- **Aim of the exercise**
Return the lines of the material verbatim, starting at its first line and ending at the line that contains "Answer: on the first man's own left", both included. Omit the pictures from your answer.

- **Data provided**
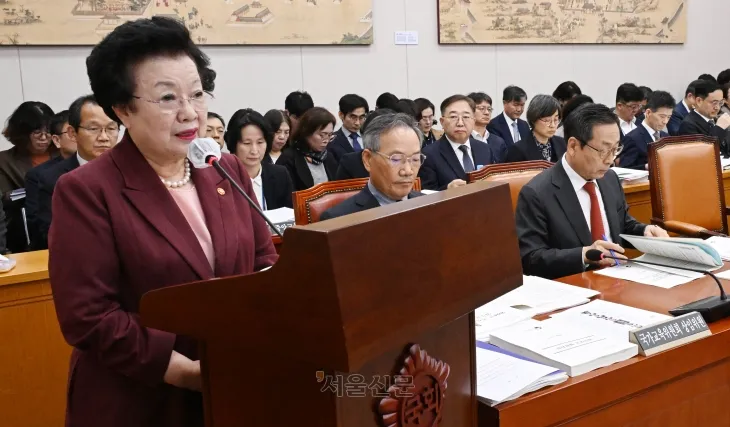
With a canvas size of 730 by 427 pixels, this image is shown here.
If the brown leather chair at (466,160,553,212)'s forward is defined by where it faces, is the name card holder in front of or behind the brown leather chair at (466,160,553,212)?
in front

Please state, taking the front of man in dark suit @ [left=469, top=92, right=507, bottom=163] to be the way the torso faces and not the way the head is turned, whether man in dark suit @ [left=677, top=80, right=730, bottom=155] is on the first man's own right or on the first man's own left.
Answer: on the first man's own left

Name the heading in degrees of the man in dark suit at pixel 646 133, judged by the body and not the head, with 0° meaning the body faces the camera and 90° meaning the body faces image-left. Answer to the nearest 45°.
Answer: approximately 315°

- **Expected answer**
With a canvas size of 730 by 427 pixels, this image is shown here.
If the brown leather chair at (466,160,553,212)'s forward is defined by where it faces, is the name card holder in front of or behind the brown leather chair at (466,160,553,212)?
in front

Please state, taking the front of man in dark suit @ [left=469, top=92, right=507, bottom=163] to be the way the torso faces and not the way the head is turned, whether man in dark suit @ [left=677, top=80, right=730, bottom=155] is on the first man's own right or on the first man's own left.
Answer: on the first man's own left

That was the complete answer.